TASK ITEM: Write the records out once more, exactly as they appear below.

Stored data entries
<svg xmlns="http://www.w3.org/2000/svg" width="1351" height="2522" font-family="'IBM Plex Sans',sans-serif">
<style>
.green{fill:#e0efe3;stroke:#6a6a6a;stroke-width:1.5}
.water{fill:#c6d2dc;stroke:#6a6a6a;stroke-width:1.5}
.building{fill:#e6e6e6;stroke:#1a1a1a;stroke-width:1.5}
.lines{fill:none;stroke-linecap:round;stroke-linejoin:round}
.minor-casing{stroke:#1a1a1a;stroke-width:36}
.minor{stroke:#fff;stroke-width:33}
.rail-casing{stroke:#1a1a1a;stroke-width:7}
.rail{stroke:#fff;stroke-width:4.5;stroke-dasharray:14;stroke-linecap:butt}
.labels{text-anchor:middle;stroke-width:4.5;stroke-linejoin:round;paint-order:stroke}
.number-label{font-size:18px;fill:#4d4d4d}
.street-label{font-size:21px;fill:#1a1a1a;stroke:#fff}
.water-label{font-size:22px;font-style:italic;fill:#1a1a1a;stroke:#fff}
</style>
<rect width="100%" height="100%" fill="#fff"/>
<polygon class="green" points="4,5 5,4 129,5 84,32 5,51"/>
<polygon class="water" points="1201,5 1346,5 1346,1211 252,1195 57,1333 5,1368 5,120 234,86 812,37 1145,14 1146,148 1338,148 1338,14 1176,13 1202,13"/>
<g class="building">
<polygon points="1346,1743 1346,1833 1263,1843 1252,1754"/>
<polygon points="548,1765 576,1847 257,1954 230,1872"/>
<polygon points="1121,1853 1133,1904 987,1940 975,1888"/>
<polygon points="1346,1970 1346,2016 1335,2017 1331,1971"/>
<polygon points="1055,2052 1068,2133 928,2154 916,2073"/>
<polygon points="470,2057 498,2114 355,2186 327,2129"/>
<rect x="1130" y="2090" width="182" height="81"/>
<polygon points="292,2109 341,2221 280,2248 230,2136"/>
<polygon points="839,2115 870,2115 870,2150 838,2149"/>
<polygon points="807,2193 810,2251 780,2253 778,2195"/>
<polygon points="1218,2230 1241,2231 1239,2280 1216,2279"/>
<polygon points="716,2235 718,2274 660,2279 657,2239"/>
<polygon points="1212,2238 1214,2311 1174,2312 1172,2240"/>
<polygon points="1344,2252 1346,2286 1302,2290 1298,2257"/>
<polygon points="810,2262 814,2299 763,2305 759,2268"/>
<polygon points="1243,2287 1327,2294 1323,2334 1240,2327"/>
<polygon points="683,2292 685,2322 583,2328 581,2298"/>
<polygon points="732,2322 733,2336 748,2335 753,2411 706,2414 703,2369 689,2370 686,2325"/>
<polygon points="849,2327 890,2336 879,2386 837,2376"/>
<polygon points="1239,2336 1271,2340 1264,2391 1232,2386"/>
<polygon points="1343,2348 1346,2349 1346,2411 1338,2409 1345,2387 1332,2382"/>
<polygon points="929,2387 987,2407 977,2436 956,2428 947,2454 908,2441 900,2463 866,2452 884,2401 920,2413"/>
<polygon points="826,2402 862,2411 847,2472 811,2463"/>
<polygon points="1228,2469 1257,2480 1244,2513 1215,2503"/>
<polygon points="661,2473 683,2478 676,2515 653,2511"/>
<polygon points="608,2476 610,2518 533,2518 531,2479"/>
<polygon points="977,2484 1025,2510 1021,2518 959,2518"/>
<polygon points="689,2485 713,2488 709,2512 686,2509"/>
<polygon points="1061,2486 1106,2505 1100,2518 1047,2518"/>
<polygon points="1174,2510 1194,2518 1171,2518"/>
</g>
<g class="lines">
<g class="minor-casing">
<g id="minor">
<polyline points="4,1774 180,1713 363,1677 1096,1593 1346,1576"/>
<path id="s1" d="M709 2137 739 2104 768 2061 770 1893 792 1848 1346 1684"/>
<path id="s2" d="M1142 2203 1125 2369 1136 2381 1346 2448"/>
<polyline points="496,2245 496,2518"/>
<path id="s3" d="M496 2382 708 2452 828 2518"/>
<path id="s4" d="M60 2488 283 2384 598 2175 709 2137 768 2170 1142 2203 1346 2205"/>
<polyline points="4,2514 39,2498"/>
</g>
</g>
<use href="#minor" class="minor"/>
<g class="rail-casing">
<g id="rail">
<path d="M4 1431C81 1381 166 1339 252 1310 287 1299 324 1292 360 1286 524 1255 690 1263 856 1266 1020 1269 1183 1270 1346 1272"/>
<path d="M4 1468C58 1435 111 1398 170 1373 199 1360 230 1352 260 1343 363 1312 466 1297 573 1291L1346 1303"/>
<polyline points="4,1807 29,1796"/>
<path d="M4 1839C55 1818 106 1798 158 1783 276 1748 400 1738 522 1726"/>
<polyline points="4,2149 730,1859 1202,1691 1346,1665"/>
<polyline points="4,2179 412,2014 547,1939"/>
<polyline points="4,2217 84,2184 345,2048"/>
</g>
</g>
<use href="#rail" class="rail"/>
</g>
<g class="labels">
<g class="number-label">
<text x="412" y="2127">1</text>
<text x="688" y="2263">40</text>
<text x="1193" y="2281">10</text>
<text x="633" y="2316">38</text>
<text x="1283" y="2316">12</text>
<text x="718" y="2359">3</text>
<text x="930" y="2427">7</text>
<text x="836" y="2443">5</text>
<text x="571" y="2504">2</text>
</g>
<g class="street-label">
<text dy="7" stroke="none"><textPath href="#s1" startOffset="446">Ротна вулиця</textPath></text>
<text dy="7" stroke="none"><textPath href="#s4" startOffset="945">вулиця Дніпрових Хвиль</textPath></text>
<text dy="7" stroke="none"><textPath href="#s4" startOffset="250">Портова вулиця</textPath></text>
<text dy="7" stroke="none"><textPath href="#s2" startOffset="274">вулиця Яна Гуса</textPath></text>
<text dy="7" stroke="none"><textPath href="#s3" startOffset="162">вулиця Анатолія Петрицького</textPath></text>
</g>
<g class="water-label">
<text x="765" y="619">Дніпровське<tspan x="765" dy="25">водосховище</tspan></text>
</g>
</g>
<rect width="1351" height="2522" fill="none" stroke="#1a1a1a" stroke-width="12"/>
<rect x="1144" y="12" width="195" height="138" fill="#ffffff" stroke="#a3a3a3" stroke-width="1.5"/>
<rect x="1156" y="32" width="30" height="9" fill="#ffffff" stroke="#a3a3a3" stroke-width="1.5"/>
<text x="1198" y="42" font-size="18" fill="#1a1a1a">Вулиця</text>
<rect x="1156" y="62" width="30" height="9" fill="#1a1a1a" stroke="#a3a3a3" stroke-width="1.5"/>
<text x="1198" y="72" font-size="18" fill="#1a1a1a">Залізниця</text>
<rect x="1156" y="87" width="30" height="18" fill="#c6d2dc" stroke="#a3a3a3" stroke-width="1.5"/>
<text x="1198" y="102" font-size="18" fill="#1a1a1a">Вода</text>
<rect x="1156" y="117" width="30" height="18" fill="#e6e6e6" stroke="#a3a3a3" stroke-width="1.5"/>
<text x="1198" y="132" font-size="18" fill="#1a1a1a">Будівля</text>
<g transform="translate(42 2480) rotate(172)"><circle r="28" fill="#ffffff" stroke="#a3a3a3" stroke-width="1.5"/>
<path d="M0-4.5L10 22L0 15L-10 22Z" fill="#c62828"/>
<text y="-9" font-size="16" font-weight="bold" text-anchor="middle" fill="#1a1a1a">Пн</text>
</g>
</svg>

OUTPUT FOR THIS EXERCISE:
<svg xmlns="http://www.w3.org/2000/svg" width="1351" height="2522" font-family="'IBM Plex Sans',sans-serif">
<style>
.green{fill:#e0efe3;stroke:#6a6a6a;stroke-width:1.5}
.water{fill:#c6d2dc;stroke:#6a6a6a;stroke-width:1.5}
.building{fill:#e6e6e6;stroke:#1a1a1a;stroke-width:1.5}
.lines{fill:none;stroke-linecap:round;stroke-linejoin:round}
.minor-casing{stroke:#1a1a1a;stroke-width:36}
.minor{stroke:#fff;stroke-width:33}
.rail-casing{stroke:#1a1a1a;stroke-width:7}
.rail{stroke:#fff;stroke-width:4.5;stroke-dasharray:14;stroke-linecap:butt}
.labels{text-anchor:middle;stroke-width:4.5;stroke-linejoin:round;paint-order:stroke}
.number-label{font-size:18px;fill:#4d4d4d}
.street-label{font-size:21px;fill:#1a1a1a;stroke:#fff}
.water-label{font-size:22px;font-style:italic;fill:#1a1a1a;stroke:#fff}
</style>
<rect width="100%" height="100%" fill="#fff"/>
<polygon class="green" points="4,5 5,4 129,5 84,32 5,51"/>
<polygon class="water" points="1201,5 1346,5 1346,1211 252,1195 57,1333 5,1368 5,120 234,86 812,37 1145,14 1146,148 1338,148 1338,14 1176,13 1202,13"/>
<g class="building">
<polygon points="1346,1743 1346,1833 1263,1843 1252,1754"/>
<polygon points="548,1765 576,1847 257,1954 230,1872"/>
<polygon points="1121,1853 1133,1904 987,1940 975,1888"/>
<polygon points="1346,1970 1346,2016 1335,2017 1331,1971"/>
<polygon points="1055,2052 1068,2133 928,2154 916,2073"/>
<polygon points="470,2057 498,2114 355,2186 327,2129"/>
<rect x="1130" y="2090" width="182" height="81"/>
<polygon points="292,2109 341,2221 280,2248 230,2136"/>
<polygon points="839,2115 870,2115 870,2150 838,2149"/>
<polygon points="807,2193 810,2251 780,2253 778,2195"/>
<polygon points="1218,2230 1241,2231 1239,2280 1216,2279"/>
<polygon points="716,2235 718,2274 660,2279 657,2239"/>
<polygon points="1212,2238 1214,2311 1174,2312 1172,2240"/>
<polygon points="1344,2252 1346,2286 1302,2290 1298,2257"/>
<polygon points="810,2262 814,2299 763,2305 759,2268"/>
<polygon points="1243,2287 1327,2294 1323,2334 1240,2327"/>
<polygon points="683,2292 685,2322 583,2328 581,2298"/>
<polygon points="732,2322 733,2336 748,2335 753,2411 706,2414 703,2369 689,2370 686,2325"/>
<polygon points="849,2327 890,2336 879,2386 837,2376"/>
<polygon points="1239,2336 1271,2340 1264,2391 1232,2386"/>
<polygon points="1343,2348 1346,2349 1346,2411 1338,2409 1345,2387 1332,2382"/>
<polygon points="929,2387 987,2407 977,2436 956,2428 947,2454 908,2441 900,2463 866,2452 884,2401 920,2413"/>
<polygon points="826,2402 862,2411 847,2472 811,2463"/>
<polygon points="1228,2469 1257,2480 1244,2513 1215,2503"/>
<polygon points="661,2473 683,2478 676,2515 653,2511"/>
<polygon points="608,2476 610,2518 533,2518 531,2479"/>
<polygon points="977,2484 1025,2510 1021,2518 959,2518"/>
<polygon points="689,2485 713,2488 709,2512 686,2509"/>
<polygon points="1061,2486 1106,2505 1100,2518 1047,2518"/>
<polygon points="1174,2510 1194,2518 1171,2518"/>
</g>
<g class="lines">
<g class="minor-casing">
<g id="minor">
<polyline points="4,1774 180,1713 363,1677 1096,1593 1346,1576"/>
<path id="s1" d="M709 2137 739 2104 768 2061 770 1893 792 1848 1346 1684"/>
<path id="s2" d="M1142 2203 1125 2369 1136 2381 1346 2448"/>
<polyline points="496,2245 496,2518"/>
<path id="s3" d="M496 2382 708 2452 828 2518"/>
<path id="s4" d="M60 2488 283 2384 598 2175 709 2137 768 2170 1142 2203 1346 2205"/>
<polyline points="4,2514 39,2498"/>
</g>
</g>
<use href="#minor" class="minor"/>
<g class="rail-casing">
<g id="rail">
<path d="M4 1431C81 1381 166 1339 252 1310 287 1299 324 1292 360 1286 524 1255 690 1263 856 1266 1020 1269 1183 1270 1346 1272"/>
<path d="M4 1468C58 1435 111 1398 170 1373 199 1360 230 1352 260 1343 363 1312 466 1297 573 1291L1346 1303"/>
<polyline points="4,1807 29,1796"/>
<path d="M4 1839C55 1818 106 1798 158 1783 276 1748 400 1738 522 1726"/>
<polyline points="4,2149 730,1859 1202,1691 1346,1665"/>
<polyline points="4,2179 412,2014 547,1939"/>
<polyline points="4,2217 84,2184 345,2048"/>
</g>
</g>
<use href="#rail" class="rail"/>
</g>
<g class="labels">
<g class="number-label">
<text x="412" y="2127">1</text>
<text x="688" y="2263">40</text>
<text x="1193" y="2281">10</text>
<text x="633" y="2316">38</text>
<text x="1283" y="2316">12</text>
<text x="718" y="2359">3</text>
<text x="930" y="2427">7</text>
<text x="836" y="2443">5</text>
<text x="571" y="2504">2</text>
</g>
<g class="street-label">
<text dy="7" stroke="none"><textPath href="#s1" startOffset="446">Ротна вулиця</textPath></text>
<text dy="7" stroke="none"><textPath href="#s4" startOffset="945">вулиця Дніпрових Хвиль</textPath></text>
<text dy="7" stroke="none"><textPath href="#s4" startOffset="250">Портова вулиця</textPath></text>
<text dy="7" stroke="none"><textPath href="#s2" startOffset="274">вулиця Яна Гуса</textPath></text>
<text dy="7" stroke="none"><textPath href="#s3" startOffset="162">вулиця Анатолія Петрицького</textPath></text>
</g>
<g class="water-label">
<text x="765" y="619">Дніпровське<tspan x="765" dy="25">водосховище</tspan></text>
</g>
</g>
<rect width="1351" height="2522" fill="none" stroke="#1a1a1a" stroke-width="12"/>
<rect x="1144" y="12" width="195" height="138" fill="#ffffff" stroke="#a3a3a3" stroke-width="1.5"/>
<rect x="1156" y="32" width="30" height="9" fill="#ffffff" stroke="#a3a3a3" stroke-width="1.5"/>
<text x="1198" y="42" font-size="18" fill="#1a1a1a">Вулиця</text>
<rect x="1156" y="62" width="30" height="9" fill="#1a1a1a" stroke="#a3a3a3" stroke-width="1.5"/>
<text x="1198" y="72" font-size="18" fill="#1a1a1a">Залізниця</text>
<rect x="1156" y="87" width="30" height="18" fill="#c6d2dc" stroke="#a3a3a3" stroke-width="1.5"/>
<text x="1198" y="102" font-size="18" fill="#1a1a1a">Вода</text>
<rect x="1156" y="117" width="30" height="18" fill="#e6e6e6" stroke="#a3a3a3" stroke-width="1.5"/>
<text x="1198" y="132" font-size="18" fill="#1a1a1a">Будівля</text>
<g transform="translate(42 2480) rotate(172)"><circle r="28" fill="#ffffff" stroke="#a3a3a3" stroke-width="1.5"/>
<path d="M0-4.5L10 22L0 15L-10 22Z" fill="#c62828"/>
<text y="-9" font-size="16" font-weight="bold" text-anchor="middle" fill="#1a1a1a">Пн</text>
</g>
</svg>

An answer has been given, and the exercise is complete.